**** TASK MATERIAL

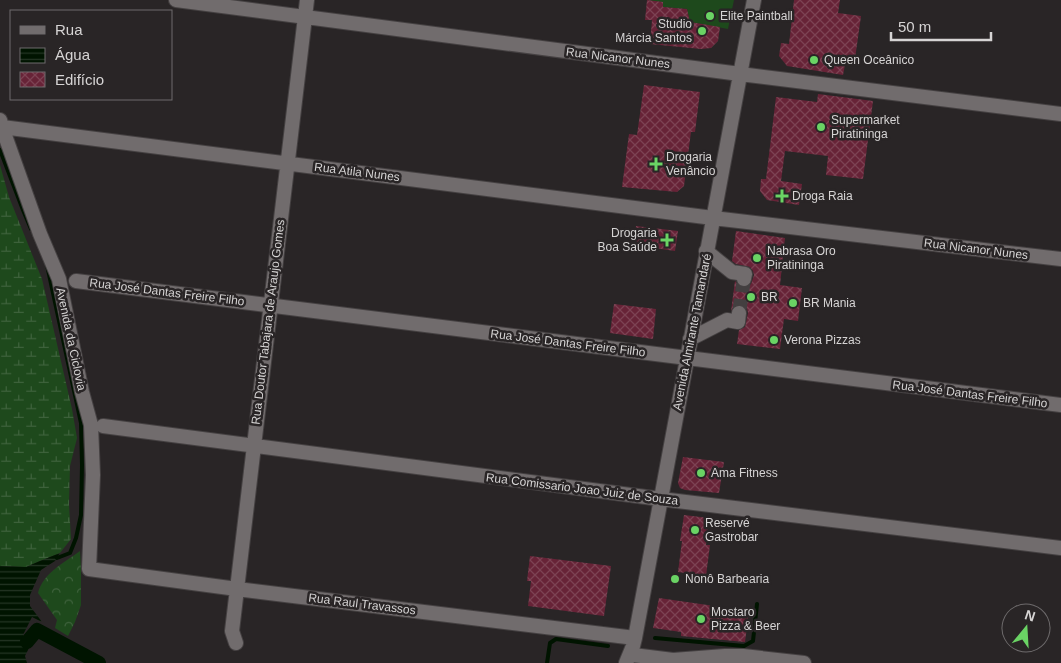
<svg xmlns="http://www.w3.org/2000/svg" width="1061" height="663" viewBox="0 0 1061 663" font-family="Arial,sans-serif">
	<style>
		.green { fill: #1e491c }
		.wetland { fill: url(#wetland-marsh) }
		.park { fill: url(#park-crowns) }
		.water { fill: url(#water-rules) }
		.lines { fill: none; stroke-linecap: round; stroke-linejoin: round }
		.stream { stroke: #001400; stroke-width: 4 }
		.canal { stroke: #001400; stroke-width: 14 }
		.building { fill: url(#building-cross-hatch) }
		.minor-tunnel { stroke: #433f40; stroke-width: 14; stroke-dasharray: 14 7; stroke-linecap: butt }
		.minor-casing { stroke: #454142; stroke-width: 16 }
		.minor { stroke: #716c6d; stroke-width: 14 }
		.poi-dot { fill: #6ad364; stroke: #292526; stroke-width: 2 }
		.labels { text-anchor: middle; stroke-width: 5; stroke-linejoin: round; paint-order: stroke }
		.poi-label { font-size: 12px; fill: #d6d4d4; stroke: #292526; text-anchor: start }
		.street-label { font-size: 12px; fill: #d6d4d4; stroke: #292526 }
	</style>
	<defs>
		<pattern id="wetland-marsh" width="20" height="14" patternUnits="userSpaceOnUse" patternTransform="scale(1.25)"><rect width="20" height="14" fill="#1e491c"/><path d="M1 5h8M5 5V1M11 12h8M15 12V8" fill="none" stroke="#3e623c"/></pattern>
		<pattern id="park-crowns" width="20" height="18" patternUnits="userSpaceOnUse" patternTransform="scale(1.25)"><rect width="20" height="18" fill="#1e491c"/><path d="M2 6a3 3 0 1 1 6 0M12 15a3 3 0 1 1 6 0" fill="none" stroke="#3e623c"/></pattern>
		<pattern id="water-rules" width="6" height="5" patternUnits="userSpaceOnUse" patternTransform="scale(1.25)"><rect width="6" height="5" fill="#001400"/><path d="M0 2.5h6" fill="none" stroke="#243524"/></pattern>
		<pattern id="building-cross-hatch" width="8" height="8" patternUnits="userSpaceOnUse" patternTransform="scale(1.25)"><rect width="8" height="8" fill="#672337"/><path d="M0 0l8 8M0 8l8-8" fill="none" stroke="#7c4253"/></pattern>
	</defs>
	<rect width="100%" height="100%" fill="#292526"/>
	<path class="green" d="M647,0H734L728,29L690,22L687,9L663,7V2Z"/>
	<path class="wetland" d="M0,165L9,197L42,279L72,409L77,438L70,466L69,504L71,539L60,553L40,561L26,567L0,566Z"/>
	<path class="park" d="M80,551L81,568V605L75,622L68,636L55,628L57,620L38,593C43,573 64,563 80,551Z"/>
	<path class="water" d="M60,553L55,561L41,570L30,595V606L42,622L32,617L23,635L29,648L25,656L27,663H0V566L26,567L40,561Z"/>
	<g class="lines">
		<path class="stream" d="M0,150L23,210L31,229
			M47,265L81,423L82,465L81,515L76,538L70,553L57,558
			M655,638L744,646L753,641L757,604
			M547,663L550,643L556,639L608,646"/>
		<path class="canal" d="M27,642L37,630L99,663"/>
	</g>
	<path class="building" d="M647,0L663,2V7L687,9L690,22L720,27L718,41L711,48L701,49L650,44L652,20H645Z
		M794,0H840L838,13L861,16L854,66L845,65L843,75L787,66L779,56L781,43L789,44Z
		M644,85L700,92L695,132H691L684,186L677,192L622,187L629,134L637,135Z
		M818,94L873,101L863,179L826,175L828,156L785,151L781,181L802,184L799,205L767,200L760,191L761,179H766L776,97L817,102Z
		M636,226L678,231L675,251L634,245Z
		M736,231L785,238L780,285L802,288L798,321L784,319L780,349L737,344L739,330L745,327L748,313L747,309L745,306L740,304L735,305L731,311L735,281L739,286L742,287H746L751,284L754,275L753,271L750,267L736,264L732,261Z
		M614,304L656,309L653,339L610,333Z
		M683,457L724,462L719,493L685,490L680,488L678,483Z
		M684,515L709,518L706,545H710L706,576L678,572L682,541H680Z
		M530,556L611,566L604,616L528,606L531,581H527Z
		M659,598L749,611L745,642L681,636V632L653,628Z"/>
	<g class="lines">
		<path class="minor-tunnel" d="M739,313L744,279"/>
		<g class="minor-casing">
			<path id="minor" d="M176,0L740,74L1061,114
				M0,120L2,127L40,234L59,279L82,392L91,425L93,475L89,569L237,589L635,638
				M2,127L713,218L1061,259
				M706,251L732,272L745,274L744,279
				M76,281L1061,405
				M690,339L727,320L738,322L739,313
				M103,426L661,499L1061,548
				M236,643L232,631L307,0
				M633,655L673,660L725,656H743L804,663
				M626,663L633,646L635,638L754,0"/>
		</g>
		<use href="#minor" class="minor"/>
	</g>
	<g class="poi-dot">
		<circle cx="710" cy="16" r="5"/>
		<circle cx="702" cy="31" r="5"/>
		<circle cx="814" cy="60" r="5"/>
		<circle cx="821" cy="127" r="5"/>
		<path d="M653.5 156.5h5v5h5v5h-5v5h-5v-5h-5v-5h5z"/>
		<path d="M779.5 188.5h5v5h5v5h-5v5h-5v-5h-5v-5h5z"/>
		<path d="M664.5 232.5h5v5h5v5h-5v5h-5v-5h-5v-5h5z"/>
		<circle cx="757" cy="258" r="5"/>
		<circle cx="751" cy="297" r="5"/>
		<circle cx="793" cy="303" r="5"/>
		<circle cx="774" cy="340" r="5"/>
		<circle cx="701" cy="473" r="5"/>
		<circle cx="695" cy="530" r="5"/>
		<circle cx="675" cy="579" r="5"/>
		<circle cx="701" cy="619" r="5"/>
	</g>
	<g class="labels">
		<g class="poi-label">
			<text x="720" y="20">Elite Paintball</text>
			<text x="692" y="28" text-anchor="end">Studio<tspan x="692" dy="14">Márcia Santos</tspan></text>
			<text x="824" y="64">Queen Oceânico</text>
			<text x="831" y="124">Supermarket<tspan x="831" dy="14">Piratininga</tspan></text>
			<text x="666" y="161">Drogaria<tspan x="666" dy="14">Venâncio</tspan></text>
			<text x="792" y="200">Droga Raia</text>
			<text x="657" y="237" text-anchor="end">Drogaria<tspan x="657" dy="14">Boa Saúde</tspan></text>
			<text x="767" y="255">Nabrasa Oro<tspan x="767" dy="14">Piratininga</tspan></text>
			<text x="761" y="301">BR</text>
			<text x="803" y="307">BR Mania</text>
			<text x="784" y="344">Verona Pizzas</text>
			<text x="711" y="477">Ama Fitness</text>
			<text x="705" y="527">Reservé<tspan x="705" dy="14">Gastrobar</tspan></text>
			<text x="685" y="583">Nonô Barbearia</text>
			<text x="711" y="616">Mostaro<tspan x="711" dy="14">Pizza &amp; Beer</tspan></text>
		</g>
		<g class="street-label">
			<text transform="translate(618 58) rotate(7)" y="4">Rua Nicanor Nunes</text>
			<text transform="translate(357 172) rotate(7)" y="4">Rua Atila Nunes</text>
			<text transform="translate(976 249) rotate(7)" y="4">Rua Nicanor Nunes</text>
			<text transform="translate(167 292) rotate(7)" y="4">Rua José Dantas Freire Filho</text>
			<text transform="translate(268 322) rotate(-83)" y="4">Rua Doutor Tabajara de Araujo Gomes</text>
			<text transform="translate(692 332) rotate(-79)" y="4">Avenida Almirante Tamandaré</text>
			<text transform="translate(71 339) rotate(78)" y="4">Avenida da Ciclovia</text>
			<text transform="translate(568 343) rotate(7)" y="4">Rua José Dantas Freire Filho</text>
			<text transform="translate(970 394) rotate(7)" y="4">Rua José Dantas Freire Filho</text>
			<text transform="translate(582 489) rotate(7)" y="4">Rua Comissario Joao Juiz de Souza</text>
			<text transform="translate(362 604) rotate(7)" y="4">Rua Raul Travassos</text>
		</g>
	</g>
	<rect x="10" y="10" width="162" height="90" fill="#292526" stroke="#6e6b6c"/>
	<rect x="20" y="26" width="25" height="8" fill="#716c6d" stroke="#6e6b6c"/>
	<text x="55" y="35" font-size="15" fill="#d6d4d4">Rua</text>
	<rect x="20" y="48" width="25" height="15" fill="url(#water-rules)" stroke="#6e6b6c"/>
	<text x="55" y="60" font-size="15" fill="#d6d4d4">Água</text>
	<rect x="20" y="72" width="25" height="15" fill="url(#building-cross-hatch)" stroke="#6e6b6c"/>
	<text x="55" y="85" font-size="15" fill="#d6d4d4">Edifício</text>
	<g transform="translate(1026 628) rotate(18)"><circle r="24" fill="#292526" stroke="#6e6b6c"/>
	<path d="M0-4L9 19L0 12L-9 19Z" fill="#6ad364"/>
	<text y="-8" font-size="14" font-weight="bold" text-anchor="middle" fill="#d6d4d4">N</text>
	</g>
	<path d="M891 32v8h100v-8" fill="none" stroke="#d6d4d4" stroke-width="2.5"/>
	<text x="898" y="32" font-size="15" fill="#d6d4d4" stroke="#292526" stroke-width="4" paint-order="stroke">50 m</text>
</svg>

********
**** TASK MATERIAL

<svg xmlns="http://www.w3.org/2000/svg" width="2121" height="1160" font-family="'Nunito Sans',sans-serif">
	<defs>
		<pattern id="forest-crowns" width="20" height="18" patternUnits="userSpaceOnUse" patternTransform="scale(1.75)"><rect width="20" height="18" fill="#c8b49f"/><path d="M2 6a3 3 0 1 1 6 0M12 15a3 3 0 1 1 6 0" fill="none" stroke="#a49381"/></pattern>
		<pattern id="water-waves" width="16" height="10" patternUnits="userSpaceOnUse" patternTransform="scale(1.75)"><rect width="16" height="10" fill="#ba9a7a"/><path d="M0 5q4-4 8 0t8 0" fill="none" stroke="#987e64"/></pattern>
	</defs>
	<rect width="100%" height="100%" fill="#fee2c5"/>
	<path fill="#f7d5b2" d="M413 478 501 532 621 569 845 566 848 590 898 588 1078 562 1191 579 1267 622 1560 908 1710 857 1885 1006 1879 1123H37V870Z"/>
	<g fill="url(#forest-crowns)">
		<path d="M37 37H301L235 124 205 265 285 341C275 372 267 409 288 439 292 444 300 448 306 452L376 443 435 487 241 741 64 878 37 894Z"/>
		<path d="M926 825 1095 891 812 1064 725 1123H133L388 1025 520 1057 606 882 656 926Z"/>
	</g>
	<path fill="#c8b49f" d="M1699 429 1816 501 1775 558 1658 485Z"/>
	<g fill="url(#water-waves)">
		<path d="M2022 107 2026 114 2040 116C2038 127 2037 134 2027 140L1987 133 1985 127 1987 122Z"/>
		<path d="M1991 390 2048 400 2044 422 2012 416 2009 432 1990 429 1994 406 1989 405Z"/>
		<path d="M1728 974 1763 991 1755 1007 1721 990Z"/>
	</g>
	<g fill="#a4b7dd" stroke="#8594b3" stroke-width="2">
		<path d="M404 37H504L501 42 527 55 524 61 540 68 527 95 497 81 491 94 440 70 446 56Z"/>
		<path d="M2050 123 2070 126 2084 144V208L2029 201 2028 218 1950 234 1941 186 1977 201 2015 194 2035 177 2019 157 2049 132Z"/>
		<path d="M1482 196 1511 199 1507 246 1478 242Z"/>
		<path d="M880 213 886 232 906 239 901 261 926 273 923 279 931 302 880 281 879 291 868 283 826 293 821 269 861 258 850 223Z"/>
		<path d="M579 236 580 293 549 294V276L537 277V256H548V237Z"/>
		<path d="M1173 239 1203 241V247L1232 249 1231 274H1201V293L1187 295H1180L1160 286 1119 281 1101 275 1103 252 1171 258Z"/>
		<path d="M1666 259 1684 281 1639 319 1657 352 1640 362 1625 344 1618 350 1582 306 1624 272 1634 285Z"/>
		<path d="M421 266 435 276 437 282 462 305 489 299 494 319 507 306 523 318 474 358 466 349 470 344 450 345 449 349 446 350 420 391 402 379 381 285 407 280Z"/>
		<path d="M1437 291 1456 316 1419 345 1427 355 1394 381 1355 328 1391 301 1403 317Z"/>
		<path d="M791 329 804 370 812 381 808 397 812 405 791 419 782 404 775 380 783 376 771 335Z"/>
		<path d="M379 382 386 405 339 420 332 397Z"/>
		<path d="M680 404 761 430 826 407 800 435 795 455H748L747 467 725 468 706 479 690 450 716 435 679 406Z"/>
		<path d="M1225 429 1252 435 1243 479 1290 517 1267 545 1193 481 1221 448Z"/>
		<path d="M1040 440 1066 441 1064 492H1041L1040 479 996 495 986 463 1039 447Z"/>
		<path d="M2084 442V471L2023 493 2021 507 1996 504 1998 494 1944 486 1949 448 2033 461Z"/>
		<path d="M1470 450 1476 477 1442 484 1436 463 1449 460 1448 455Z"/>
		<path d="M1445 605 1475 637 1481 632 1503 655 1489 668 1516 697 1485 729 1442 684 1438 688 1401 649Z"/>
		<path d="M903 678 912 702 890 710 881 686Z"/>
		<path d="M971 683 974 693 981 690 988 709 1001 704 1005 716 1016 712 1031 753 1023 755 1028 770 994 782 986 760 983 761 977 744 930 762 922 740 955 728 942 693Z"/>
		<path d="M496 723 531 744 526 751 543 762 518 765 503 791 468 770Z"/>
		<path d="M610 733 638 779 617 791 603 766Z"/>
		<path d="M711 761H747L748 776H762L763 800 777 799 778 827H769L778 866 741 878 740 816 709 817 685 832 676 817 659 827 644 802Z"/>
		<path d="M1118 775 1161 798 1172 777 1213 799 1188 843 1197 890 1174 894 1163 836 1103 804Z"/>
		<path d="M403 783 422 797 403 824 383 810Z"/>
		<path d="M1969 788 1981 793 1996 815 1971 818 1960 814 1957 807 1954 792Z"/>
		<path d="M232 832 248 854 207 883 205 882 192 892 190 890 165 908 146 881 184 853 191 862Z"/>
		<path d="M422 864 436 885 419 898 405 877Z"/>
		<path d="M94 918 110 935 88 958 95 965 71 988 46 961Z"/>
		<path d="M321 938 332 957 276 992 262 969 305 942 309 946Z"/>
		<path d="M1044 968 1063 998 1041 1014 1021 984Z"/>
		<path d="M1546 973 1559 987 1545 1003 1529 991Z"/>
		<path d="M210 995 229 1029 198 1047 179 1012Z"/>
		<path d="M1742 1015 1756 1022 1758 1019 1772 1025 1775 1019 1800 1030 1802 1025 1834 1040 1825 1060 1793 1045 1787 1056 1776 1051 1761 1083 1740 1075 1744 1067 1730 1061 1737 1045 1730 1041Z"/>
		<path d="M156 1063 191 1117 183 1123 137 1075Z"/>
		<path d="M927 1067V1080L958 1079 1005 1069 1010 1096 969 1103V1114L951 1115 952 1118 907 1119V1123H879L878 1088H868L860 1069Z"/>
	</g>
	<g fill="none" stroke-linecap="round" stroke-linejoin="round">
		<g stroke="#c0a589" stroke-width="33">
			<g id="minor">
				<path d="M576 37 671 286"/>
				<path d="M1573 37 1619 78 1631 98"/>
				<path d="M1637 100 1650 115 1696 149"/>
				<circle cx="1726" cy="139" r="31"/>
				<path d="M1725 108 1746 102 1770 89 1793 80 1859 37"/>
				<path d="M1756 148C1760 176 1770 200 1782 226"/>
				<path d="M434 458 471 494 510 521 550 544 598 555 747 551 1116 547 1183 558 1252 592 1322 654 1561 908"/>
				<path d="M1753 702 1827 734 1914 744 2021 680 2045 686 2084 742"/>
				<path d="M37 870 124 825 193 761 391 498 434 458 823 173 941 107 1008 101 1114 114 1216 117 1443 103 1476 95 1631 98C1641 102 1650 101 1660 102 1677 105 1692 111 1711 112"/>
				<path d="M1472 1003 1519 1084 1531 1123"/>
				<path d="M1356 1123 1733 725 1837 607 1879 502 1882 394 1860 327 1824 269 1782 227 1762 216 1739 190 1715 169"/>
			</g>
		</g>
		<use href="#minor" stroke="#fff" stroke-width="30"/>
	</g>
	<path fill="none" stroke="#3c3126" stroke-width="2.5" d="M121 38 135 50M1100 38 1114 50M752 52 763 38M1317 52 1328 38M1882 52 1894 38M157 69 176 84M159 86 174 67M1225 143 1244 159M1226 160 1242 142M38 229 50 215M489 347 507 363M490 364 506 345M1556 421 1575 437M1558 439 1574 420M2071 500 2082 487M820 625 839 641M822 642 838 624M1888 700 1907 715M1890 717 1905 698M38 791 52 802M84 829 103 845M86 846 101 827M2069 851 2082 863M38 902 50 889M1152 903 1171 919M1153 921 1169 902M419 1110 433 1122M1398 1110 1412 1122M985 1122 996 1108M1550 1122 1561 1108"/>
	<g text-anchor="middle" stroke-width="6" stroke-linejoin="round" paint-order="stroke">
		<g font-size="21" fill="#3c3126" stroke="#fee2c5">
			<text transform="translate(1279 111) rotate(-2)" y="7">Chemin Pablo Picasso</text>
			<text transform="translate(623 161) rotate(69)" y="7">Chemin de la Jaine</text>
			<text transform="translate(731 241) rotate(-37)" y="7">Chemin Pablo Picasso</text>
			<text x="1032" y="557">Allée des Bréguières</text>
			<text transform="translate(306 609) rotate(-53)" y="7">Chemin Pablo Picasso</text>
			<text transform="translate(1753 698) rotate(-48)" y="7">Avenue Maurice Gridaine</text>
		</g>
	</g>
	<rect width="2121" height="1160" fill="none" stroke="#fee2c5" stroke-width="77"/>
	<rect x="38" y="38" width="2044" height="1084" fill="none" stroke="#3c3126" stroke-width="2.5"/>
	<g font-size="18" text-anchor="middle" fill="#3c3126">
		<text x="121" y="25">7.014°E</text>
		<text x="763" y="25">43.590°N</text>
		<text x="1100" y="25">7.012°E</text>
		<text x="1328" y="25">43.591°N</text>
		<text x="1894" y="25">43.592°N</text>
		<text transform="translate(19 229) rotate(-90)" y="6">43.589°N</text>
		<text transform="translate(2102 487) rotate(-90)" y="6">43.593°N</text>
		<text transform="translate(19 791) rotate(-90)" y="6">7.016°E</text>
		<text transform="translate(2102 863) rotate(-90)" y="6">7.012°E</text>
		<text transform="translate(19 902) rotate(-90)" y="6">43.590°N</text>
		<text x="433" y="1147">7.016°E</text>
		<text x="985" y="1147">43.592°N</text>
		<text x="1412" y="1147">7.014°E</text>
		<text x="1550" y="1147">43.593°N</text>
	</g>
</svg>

********

- PROBLEM DESCRIPTION
Lines with "labels": find them in the data and copy each one.

- ANSWER BOX
		.labels { text-anchor: middle; stroke-width: 5; stroke-linejoin: round; paint-order: stroke }
	<g class="labels">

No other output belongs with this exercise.